L’exposition montrera également plusieurs livres d’artiste mêlant ces plantes à l’Histoire.
Je me suis inspirée des codes de l’herbier pour imaginer des livres d’artistes réalisés à partir d’archives iconographiques de L’Album de la Guerre (1914-1919), publiées en 1923 par le journal L’Illustration. Pour chaque plante, j’ai conçu un album dans lequel, à la manière d’un palimpseste, j’ai fait dialoguer les plantes avec les archives (Herbarium florum obsidionalium). Pour la Bunias Orientalis par exemple, j’ai marouflé une photographie de cette fleur imprimée sur un papier japonais extrêmement fin sur une archive représentant une scène de bataille, le tout rehaussé de pigments, de cire et de terre.
Outre les plantes obsidionales, votre exposition aborde l’histoire des arbres dits mitraillés.

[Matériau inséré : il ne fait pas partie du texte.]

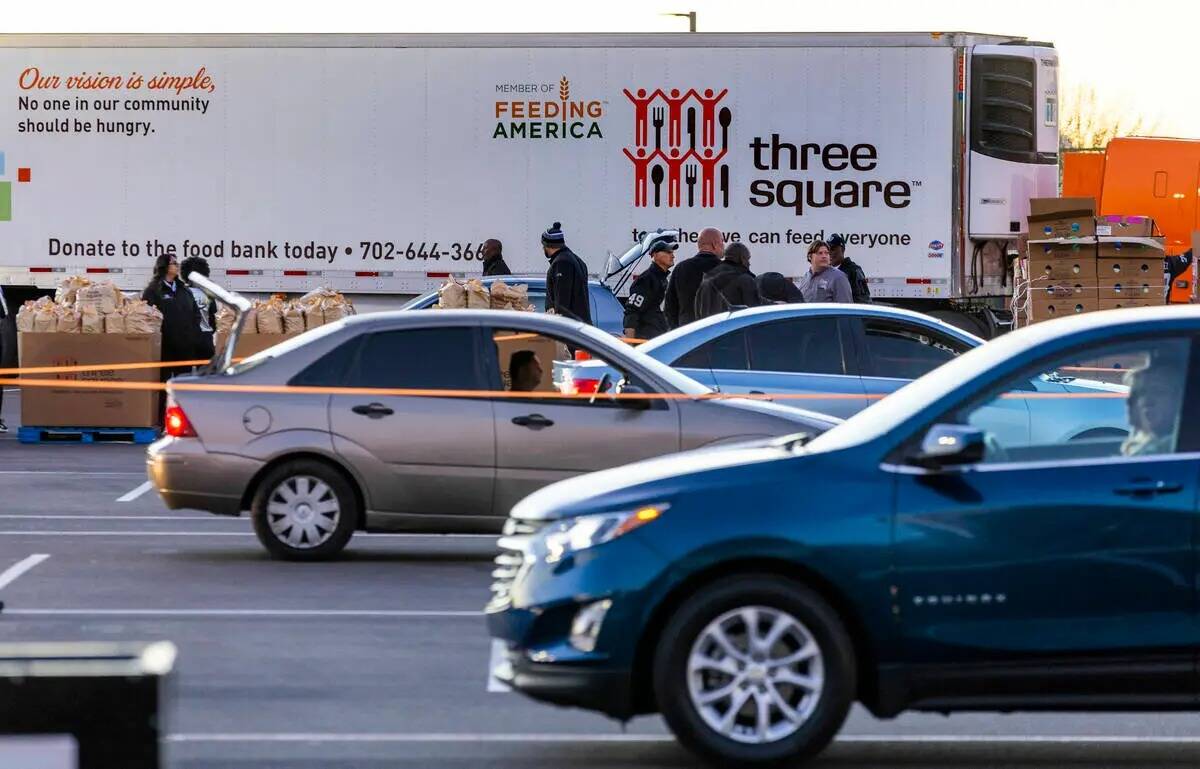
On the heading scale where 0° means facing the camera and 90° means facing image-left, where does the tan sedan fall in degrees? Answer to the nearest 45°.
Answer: approximately 270°

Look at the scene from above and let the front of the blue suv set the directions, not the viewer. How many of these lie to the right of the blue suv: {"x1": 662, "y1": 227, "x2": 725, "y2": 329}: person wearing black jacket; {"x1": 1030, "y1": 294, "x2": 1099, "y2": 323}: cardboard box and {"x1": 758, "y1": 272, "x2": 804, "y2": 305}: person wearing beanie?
3

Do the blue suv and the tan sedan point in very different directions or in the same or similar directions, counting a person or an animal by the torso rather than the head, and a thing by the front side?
very different directions

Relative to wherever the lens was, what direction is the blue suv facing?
facing to the left of the viewer

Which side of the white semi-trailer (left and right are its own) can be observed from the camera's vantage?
right

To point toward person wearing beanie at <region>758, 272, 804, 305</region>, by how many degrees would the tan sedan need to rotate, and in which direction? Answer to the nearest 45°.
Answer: approximately 45° to its left

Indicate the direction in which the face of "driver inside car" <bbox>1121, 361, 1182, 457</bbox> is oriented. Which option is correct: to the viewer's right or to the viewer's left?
to the viewer's left

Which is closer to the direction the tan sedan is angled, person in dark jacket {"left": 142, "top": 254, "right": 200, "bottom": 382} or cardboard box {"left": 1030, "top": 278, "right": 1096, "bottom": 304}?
the cardboard box
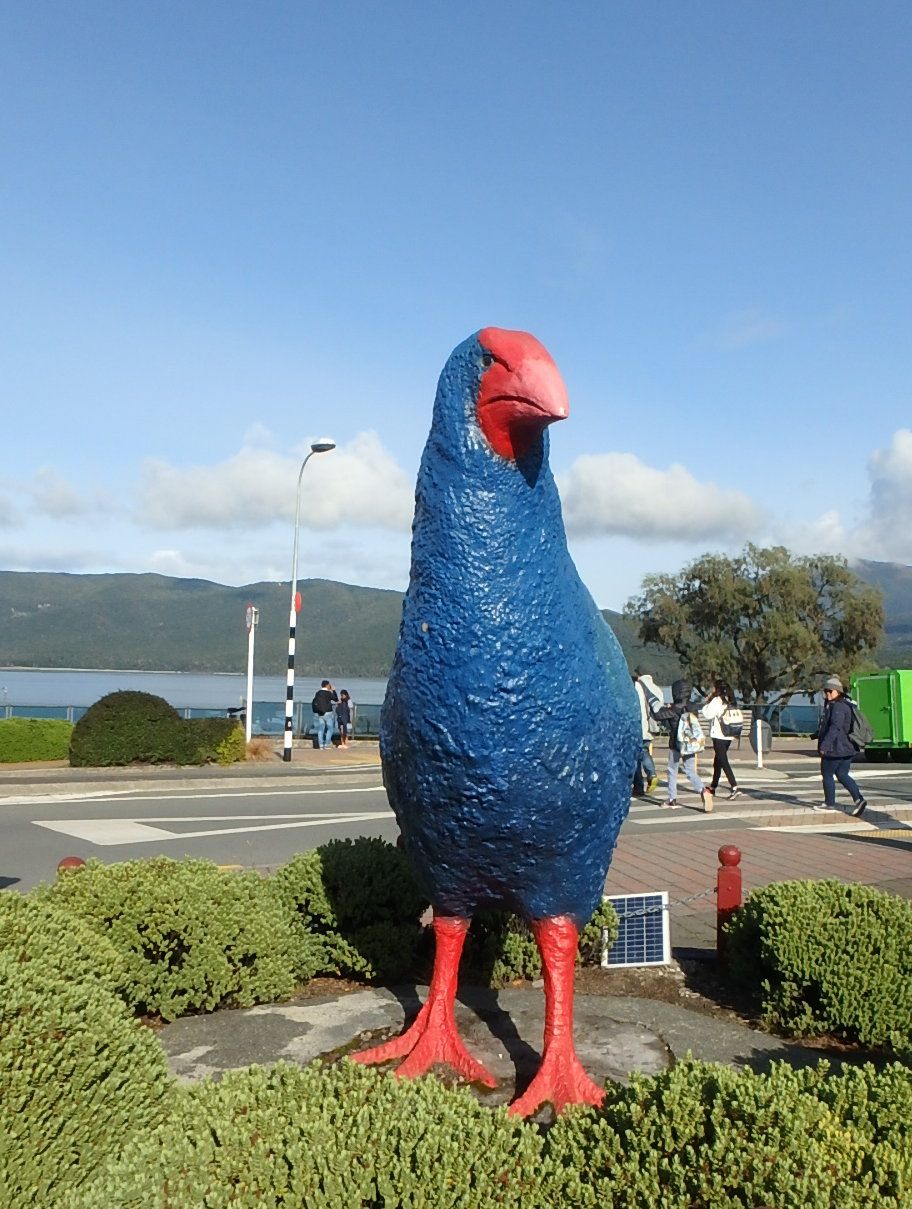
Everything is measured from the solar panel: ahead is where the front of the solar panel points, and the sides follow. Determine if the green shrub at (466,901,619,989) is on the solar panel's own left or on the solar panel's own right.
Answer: on the solar panel's own right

Ces arbres sont des témoins des grandes batailles de l’Histoire. Ils ont repoussé en gardant la mitraille ou les éclats d’obus en eux. On les reconnaît aux cicatrices visibles sur leur tronc. J’ai réalisé des photographies à l’échelle 1 de ces cicatrices, tirées au charbon pour transcender notre vision première de l’écorce (Stigmates). Dans l’exposition à Art Paris, ils sont mis en regard avec des orotones (tirages photographiques sur plaques de verre et dorure à l’or) donnant à voir l’arbre dans son entièreté, un procédé ancien me permettant de rendre ces arbres précieux et délicats (Duramen). L’ensemble est présenté sous la forme d’une mosaïque mêlant des noirs très profonds aux touches de lumières mordorées. Partant de ces mêmes arbres, j’ai imaginé de délicates et fragiles sculptures de papier, réalisées à partir des estampages de leurs écorces sur du papier chinois habituellement utilisé en calligraphie. Ensuite est venu le modelage, rendu possible par un tissage délicat du papier à des fils de laiton ou de cuivre (Topographie végétale) réalisé avec la complicité de la créatrice textile Charlotte Kaufmann. Je voulais sortir du registre premier de l’écorce pour créer un paysage imaginaire, une peau animale, une enveloppe délicate. Je suis ensuite allée plus loin et, inspirée par un manteau de soldat de 14, j’ai découpé mes estampages et cousu aux petits points un « Manteau de neige » évoquant une présence fantomatique. Tout ce travail s’articule autour des notions de macrocosme et de microcosme : depuis l’arbre en pied, en passant par le détail à l’échelle 1 de la cicatrice, jusqu’à l’empreinte de l’écorce elle-même, une forme d’abstraction qui devient finalement très incarnée.
Diriez-vous que le volet L’Herbe aux Yeux Bleus marque une évolution dans votre pratique ?
À chacun de mes projets, le défi est d’éviter de me répéter et de trouver la forme plastique qui soit la plus en phase avec ce que je veux exprimer. Cela passe par la photographie, par des hybridations, mais aussi par d’autres médiums. Ce dernier volet de Rémanences est une grande toile tissée d’où j’ai tiré de nombreux fils et chaque fil a permis de venir en enrichir un autre. Avec L’Herbe aux Yeux Bleus, c’est la première fois que je vais aussi loin dans l’expérimentation.